# Laser Beam Diameter which Minimizes Volume?

## Homework Statement

Consider a 10 meter long gas column. We interrogate the gas molecules with a HeNe laser (lambda=633nm) at the minimum possible gas volume. If we focus the beam tightly, it will eventually diverge and the sampled gas volume will increase. Consider a minimum beam diameter D. Derive an expression for the beam diameter D that minimizes the sampled volume.

## Homework Equations

Gaussian Beam: Theta=ω/z=λ/(π*w0)
Rayleigh Range: z0=[π*(w0)^2 ] / λ
Beam Waist = 2*w0
2*w0=(4*λ*f) / (π * D)

## The Attempt at a Solution

Assuming that gas column refers to a cylindrical column, then the Volume would be: V=L*π*r^2=10*π*r^2. However I'm not sure where to go from here. I tried rewriting volume as: V=10*π*w0^2, then taking the derivative and setting it to zero to minimize volume, but that leads nowhere and is likely wrong.
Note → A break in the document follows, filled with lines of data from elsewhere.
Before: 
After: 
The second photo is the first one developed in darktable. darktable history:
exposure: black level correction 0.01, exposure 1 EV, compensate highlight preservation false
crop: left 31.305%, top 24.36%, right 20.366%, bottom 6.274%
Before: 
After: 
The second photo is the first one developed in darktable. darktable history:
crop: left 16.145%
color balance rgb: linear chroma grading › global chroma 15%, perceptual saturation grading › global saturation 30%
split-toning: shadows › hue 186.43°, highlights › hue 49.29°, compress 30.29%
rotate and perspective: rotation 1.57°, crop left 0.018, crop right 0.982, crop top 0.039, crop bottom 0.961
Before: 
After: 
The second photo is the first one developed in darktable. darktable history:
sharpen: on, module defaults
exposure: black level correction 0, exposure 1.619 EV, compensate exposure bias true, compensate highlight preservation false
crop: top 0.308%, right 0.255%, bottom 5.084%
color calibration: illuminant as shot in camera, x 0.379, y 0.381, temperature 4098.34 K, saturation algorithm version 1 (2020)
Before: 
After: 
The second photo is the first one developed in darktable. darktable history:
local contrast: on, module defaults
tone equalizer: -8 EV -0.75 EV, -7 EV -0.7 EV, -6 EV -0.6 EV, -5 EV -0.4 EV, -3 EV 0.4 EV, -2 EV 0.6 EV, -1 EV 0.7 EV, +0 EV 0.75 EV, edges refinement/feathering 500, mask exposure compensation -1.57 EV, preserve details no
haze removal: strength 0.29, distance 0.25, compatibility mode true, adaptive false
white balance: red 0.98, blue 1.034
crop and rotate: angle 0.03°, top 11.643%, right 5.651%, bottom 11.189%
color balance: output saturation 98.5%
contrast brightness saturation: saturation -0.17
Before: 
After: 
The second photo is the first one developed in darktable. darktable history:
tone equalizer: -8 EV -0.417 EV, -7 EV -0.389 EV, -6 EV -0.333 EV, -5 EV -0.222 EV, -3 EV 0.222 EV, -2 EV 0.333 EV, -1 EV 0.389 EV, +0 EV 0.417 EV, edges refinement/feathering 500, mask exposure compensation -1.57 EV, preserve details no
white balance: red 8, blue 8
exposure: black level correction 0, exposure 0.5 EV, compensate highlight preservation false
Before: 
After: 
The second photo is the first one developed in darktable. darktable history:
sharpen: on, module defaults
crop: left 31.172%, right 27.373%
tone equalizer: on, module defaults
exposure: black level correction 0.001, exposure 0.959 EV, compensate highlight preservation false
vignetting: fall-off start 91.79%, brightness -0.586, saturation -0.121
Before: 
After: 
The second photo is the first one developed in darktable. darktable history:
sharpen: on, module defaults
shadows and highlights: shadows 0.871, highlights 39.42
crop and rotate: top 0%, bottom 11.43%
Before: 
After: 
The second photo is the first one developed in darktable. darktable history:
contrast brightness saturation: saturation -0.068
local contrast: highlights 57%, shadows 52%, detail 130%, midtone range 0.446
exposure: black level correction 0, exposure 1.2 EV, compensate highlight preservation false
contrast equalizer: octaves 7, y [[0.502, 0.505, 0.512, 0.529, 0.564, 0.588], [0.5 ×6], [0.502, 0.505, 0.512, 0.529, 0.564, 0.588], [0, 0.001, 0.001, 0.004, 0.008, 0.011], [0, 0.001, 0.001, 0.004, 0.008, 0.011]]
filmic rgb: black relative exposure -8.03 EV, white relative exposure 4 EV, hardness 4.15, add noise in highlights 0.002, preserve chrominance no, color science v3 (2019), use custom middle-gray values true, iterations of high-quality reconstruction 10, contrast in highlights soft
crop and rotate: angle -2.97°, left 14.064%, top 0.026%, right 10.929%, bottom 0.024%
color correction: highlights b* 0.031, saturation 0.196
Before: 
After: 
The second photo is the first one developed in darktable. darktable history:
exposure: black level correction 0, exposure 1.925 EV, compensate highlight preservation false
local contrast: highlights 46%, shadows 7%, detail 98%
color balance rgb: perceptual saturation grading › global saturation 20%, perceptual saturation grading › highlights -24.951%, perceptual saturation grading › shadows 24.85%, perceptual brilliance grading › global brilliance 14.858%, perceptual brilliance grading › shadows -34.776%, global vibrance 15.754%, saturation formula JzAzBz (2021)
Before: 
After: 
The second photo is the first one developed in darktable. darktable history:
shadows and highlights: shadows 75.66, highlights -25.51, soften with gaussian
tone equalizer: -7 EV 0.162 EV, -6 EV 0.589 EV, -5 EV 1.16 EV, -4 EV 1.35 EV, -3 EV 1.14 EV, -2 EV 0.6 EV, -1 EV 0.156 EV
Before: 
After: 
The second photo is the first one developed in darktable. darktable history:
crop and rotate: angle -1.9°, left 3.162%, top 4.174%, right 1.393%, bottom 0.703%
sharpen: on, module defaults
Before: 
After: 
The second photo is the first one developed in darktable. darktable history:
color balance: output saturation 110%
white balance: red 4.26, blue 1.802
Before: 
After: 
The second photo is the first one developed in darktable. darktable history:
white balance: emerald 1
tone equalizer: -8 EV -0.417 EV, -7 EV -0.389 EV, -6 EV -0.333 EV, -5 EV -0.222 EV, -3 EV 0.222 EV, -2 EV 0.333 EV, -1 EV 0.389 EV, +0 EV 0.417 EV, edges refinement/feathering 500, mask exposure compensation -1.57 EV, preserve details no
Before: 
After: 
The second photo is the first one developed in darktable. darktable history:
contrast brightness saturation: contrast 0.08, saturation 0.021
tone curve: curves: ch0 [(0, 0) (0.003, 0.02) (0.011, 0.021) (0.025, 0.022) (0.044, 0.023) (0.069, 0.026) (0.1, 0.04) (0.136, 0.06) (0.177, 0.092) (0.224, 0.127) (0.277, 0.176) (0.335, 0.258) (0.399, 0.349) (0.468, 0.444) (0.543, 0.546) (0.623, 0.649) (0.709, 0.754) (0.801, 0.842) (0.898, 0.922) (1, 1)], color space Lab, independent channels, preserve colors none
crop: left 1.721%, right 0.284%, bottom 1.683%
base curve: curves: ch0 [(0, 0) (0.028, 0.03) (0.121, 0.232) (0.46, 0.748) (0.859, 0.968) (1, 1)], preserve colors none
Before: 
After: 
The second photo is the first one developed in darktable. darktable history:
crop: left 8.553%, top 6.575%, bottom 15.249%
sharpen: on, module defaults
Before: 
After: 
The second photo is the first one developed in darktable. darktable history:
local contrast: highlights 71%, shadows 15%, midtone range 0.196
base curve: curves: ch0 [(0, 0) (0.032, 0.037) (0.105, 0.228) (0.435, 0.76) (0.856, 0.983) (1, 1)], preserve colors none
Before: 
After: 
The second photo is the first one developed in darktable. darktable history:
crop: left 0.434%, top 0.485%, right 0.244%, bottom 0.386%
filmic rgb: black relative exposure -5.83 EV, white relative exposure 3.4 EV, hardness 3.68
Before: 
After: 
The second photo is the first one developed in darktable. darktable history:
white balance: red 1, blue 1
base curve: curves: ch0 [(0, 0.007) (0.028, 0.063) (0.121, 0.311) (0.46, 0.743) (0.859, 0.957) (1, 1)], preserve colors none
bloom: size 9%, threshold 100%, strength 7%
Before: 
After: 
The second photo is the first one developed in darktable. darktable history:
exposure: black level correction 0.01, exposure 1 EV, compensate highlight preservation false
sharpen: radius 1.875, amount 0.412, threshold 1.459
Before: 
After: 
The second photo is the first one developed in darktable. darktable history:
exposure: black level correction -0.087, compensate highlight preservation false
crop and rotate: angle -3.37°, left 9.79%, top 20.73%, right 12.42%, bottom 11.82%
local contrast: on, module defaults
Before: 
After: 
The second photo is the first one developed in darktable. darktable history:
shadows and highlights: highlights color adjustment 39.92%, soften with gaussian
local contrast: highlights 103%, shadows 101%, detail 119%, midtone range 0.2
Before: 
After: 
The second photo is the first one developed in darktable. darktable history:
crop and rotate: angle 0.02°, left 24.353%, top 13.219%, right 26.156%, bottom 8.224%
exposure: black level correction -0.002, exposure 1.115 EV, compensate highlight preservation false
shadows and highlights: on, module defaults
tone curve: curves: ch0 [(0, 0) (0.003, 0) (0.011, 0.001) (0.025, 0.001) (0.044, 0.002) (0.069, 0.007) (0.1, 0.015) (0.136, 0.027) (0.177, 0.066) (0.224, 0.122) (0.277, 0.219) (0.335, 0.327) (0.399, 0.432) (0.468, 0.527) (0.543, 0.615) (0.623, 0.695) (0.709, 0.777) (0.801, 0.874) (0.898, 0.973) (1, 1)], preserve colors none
Any help or even hints on where to start would be greatly appreciated. Thank you!

## Answers and Replies

mfb
Mentor
I would expect the ideal beam to converge up to the middle, then diverge again. The width at the center is a free parameter - a smaller width leads to a smaller volume close to the center but a larger volume at the edges as divergence increases. Express the volume as function of this parameter (probably via an integral) and minimize.